Thank you very much!!!!!!!!!!!!!!!!!!!!

Refefer commented 6 years ago

When dealing with extreme multi-label classification, you really have two choices: look at precision or treat it as a ranking problem. Most authors look at it as a ranking function since accuracy is too myopic due to the propensity issue: that is, there are typically many labels that should be on a document that likely aren't. You can imagine quite easily a number of cases when all possible correct labels for a document are not enumerated for that document.

NDCG is a good metric for determining how "good" the prediction actually is: more correct labels should be score higher than less correct labels. Propensity weighting of NDCG gets even better since vanilla NDCG will heavily bias toward head labels - that is, labels that are most frequent. I'd recommend reading the paper: "Extreme Multi-label Loss Functions for Recommendation, Tagging, Ranking & Other Missing Label Application", which I list on the main page for a discussion on it.

hncheung23 commented 6 years ago

I do not understand how the model can be trained if some labels never appear in the training dataset.

Refefer commented 6 years ago

@hncheung23 let me put it another way. Let's assume we're trying to learn tags for wikipedia articles: there are millions of potential tags across millions of articles. Knowing that wikipedia is human curated, how likely do you think it is that a all articles have enumerated all relevant tags? Those tags could happily exist on other documents, but do you believe that all relevant tags have been given to all relevant articles across the entire wikipedia dataset?

If you would agree that it is highly likely there are articles missing perfectly reasonable tags, the question naturally becomes: how does this impact our normal evaluation metrics? If our model learns correctly, it's going to suggest perfectly relevant tags for our wikipedia articles that isn't in our "gold" set.

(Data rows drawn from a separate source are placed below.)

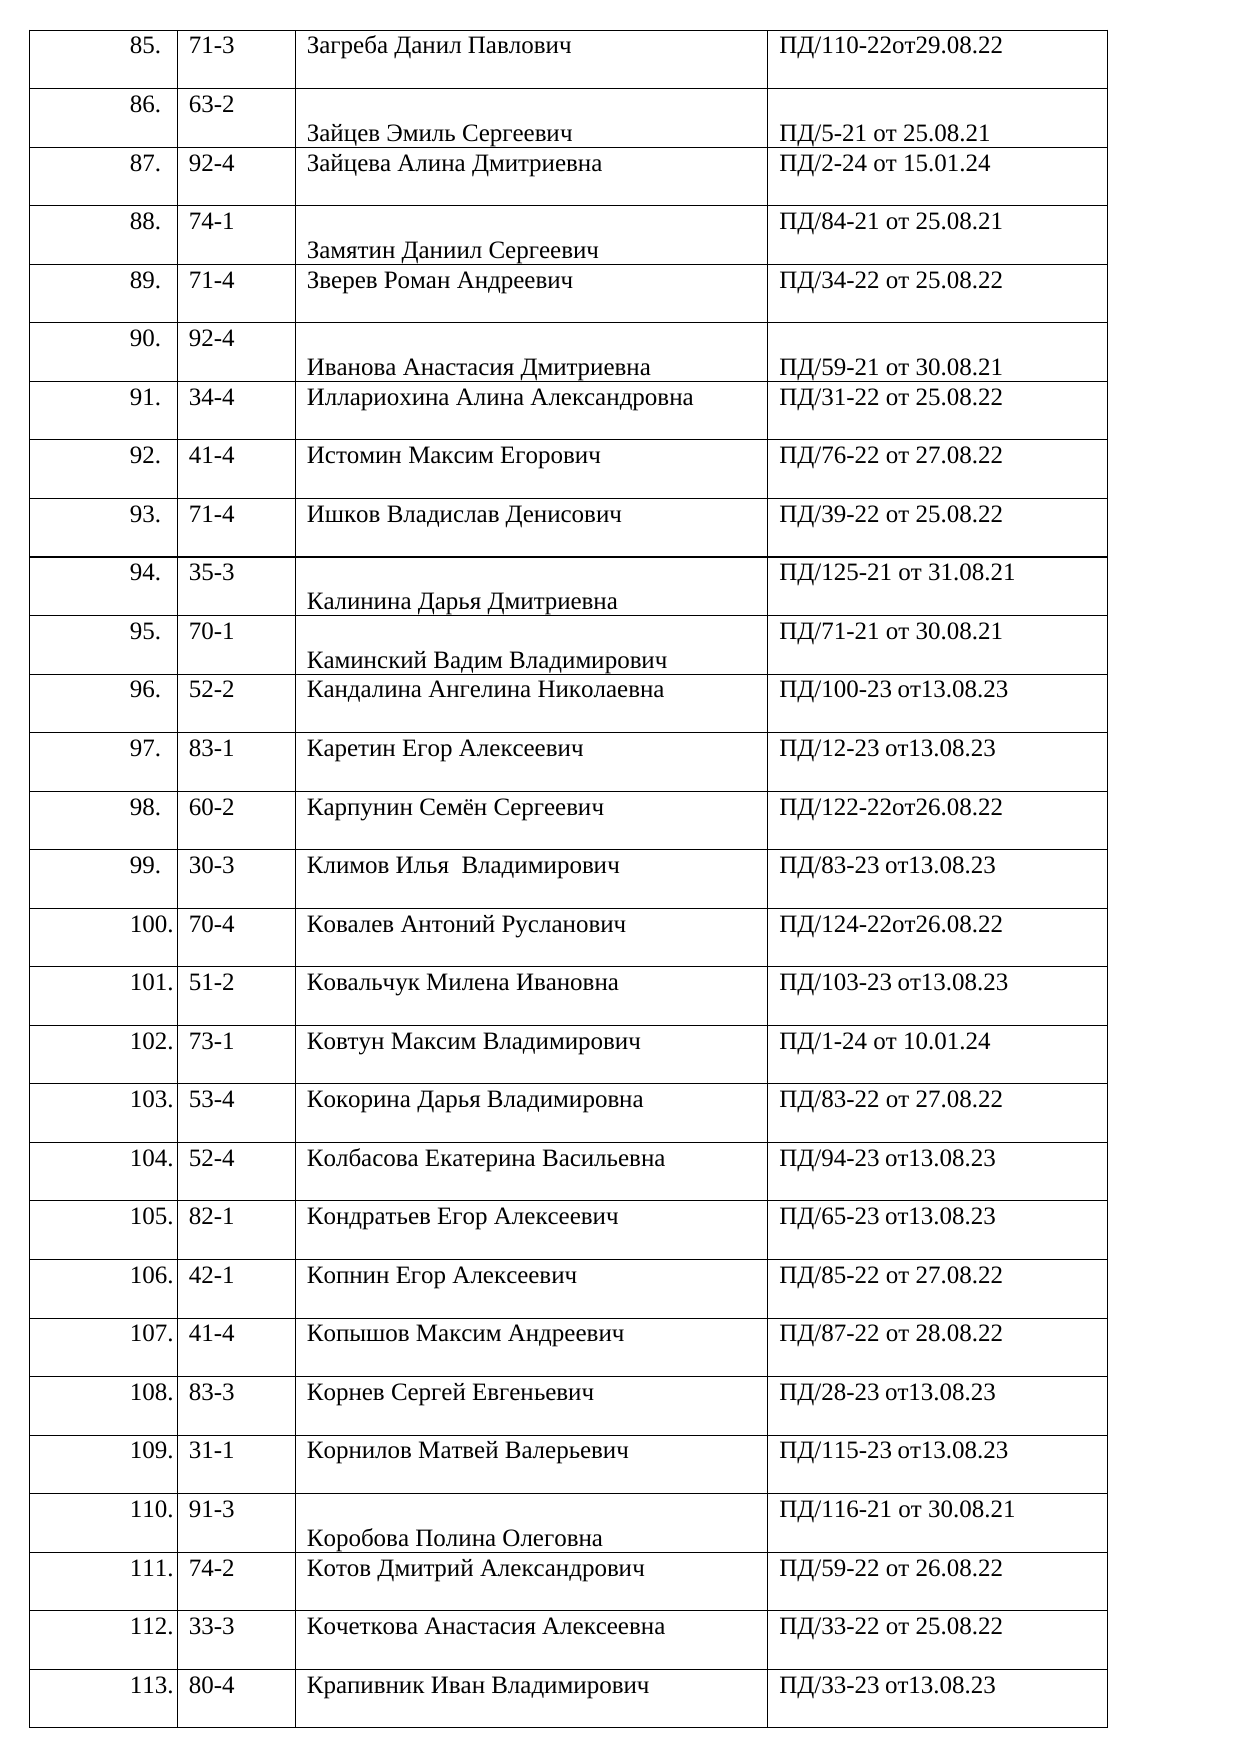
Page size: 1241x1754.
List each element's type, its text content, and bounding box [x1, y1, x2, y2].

table_cell ПД/71-21 от 30.08.21 [768, 616, 1107, 673]
table_cell [30, 909, 177, 966]
table_cell [30, 206, 177, 264]
table_cell Коробова Полина Олеговна [296, 1494, 767, 1552]
table_cell 70-4 [178, 909, 295, 966]
table_cell [30, 1494, 177, 1552]
table_cell ПД/59-21 от 30.08.21 [768, 323, 1107, 381]
table_cell ПД/110-22от29.08.22 [768, 31, 1107, 88]
table_cell ПД/94-23 от13.08.23 [768, 1143, 1107, 1200]
table_cell Замятин Даниил Сергеевич [296, 206, 767, 264]
table_cell 41-4 [178, 1319, 295, 1376]
table_cell ПД/12-23 от13.08.23 [768, 733, 1107, 791]
table_cell [30, 733, 177, 791]
table_cell ПД/87-22 от 28.08.22 [768, 1319, 1107, 1376]
table_cell Калинина Дарья Дмитриевна [296, 558, 767, 615]
table_cell 74-1 [178, 206, 295, 264]
table_cell ПД/116-21 от 30.08.21 [768, 1494, 1107, 1552]
table_cell [30, 440, 177, 498]
table_cell Ковалев Антоний Русланович [296, 909, 767, 966]
table_cell 63-2 [178, 89, 295, 147]
table_cell ПД/103-23 от13.08.23 [768, 967, 1107, 1025]
table_cell ПД/100-23 от13.08.23 [768, 675, 1107, 732]
table_cell Копышов Максим Андреевич [296, 1319, 767, 1376]
table_cell 71-3 [178, 31, 295, 88]
table_cell ПД/1-24 от 10.01.24 [768, 1026, 1107, 1083]
table_cell ПД/34-22 от 25.08.22 [768, 265, 1107, 322]
table_cell [30, 89, 177, 147]
table_cell [30, 1201, 177, 1259]
table_cell Крапивник Иван Владимирович [296, 1670, 767, 1727]
table_cell Копнин Егор Алексеевич [296, 1260, 767, 1317]
table_cell Каминский Вадим Владимирович [296, 616, 767, 673]
table_cell Колбасова Екатерина Васильевна [296, 1143, 767, 1200]
table_cell ПД/83-23 от13.08.23 [768, 850, 1107, 908]
table_cell [30, 499, 177, 556]
table_cell ПД/85-22 от 27.08.22 [768, 1260, 1107, 1317]
table_cell 92-4 [178, 323, 295, 381]
table_cell Иванова Анастасия Дмитриевна [296, 323, 767, 381]
table_cell 83-3 [178, 1377, 295, 1434]
table_cell ПД/122-22от26.08.22 [768, 792, 1107, 849]
table_cell 41-4 [178, 440, 295, 498]
table_cell ПД/84-21 от 25.08.21 [768, 206, 1107, 264]
table_cell 51-2 [178, 967, 295, 1025]
table_cell 30-3 [178, 850, 295, 908]
table_cell ПД/83-22 от 27.08.22 [768, 1084, 1107, 1142]
table_cell [30, 323, 177, 381]
table_cell [30, 1436, 177, 1493]
table_cell [30, 792, 177, 849]
table_cell [30, 148, 177, 205]
table_cell ПД/125-21 от 31.08.21 [768, 558, 1107, 615]
table_cell 92-4 [178, 148, 295, 205]
table_cell Истомин Максим Егорович [296, 440, 767, 498]
table_cell ПД/31-22 от 25.08.22 [768, 382, 1107, 439]
table_cell Иллариохина Алина Александровна [296, 382, 767, 439]
table_cell ПД/28-23 от13.08.23 [768, 1377, 1107, 1434]
table_cell Карпунин Семён Сергеевич [296, 792, 767, 849]
table_cell Кочеткова Анастасия Алексеевна [296, 1611, 767, 1669]
table_cell Зайцева Алина Дмитриевна [296, 148, 767, 205]
table_cell 83-1 [178, 733, 295, 791]
table_cell [30, 1143, 177, 1200]
table_cell Корнилов Матвей Валерьевич [296, 1436, 767, 1493]
table_cell [30, 558, 177, 615]
table_cell 31-1 [178, 1436, 295, 1493]
table_cell 70-1 [178, 616, 295, 673]
table_cell [30, 1611, 177, 1669]
table_cell 52-4 [178, 1143, 295, 1200]
table_cell 73-1 [178, 1026, 295, 1083]
table_cell ПД/59-22 от 26.08.22 [768, 1553, 1107, 1610]
table_cell [30, 1670, 177, 1727]
table_cell 74-2 [178, 1553, 295, 1610]
table_cell 60-2 [178, 792, 295, 849]
table_cell 52-2 [178, 675, 295, 732]
table_cell Зайцев Эмиль Сергеевич [296, 89, 767, 147]
table_cell 42-1 [178, 1260, 295, 1317]
table_cell [30, 1260, 177, 1317]
table_cell ПД/2-24 от 15.01.24 [768, 148, 1107, 205]
table_cell 80-4 [178, 1670, 295, 1727]
table_cell [30, 850, 177, 908]
table_cell [30, 265, 177, 322]
table_cell 35-3 [178, 558, 295, 615]
table_cell [30, 675, 177, 732]
table_cell ПД/115-23 от13.08.23 [768, 1436, 1107, 1493]
table_cell 33-3 [178, 1611, 295, 1669]
table_cell ПД/76-22 от 27.08.22 [768, 440, 1107, 498]
table_cell Загреба Данил Павлович [296, 31, 767, 88]
table_cell [30, 1553, 177, 1610]
table_cell ПД/124-22от26.08.22 [768, 909, 1107, 966]
table_cell 53-4 [178, 1084, 295, 1142]
table_cell [30, 382, 177, 439]
table_cell 82-1 [178, 1201, 295, 1259]
table_cell ПД/39-22 от 25.08.22 [768, 499, 1107, 556]
table_cell ПД/33-22 от 25.08.22 [768, 1611, 1107, 1669]
table_cell ПД/65-23 от13.08.23 [768, 1201, 1107, 1259]
table_cell ПД/5-21 от 25.08.21 [768, 89, 1107, 147]
table_cell [30, 1319, 177, 1376]
table_cell [30, 31, 177, 88]
table_cell Кандалина Ангелина Николаевна [296, 675, 767, 732]
table_cell [30, 1026, 177, 1083]
table_cell Зверев Роман Андреевич [296, 265, 767, 322]
table_cell [30, 967, 177, 1025]
table_cell Ковтун Максим Владимирович [296, 1026, 767, 1083]
table_cell 71-4 [178, 499, 295, 556]
table_cell [30, 616, 177, 673]
table_cell Ковальчук Милена Ивановна [296, 967, 767, 1025]
table_cell Климов Илья Владимирович [296, 850, 767, 908]
table_cell [30, 1084, 177, 1142]
table_cell Корнев Сергей Евгеньевич [296, 1377, 767, 1434]
table_cell Ишков Владислав Денисович [296, 499, 767, 556]
table_cell ПД/33-23 от13.08.23 [768, 1670, 1107, 1727]
table_cell Котов Дмитрий Александрович [296, 1553, 767, 1610]
table_cell 34-4 [178, 382, 295, 439]
table_cell Кондратьев Егор Алексеевич [296, 1201, 767, 1259]
table_cell Каретин Егор Алексеевич [296, 733, 767, 791]
table_cell 71-4 [178, 265, 295, 322]
table_cell [30, 1377, 177, 1434]
table_cell Кокорина Дарья Владимировна [296, 1084, 767, 1142]
table_cell 91-3 [178, 1494, 295, 1552]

But if we use accuracy, we're going to claim the model does worse than it is in reality: all those correct tags that were simply omitted from the articles will be heavily penalized by the metrics. That doesn't seem right.

That's where treating it as a ranking function and in particularly propensity weighted ranking comes in to play.

hncheung23 commented 6 years ago

Thanks for your comment! This topic is really interesting.

hncheung23 commented 6 years ago

When I take a look at the dataset of Mediamill, I saw some rows of data missing one of the dimension. How can we address the problem of missing dimension?

Refefer commented 6 years ago

They're sparse vectors. Omitted data only means that the feature is zero.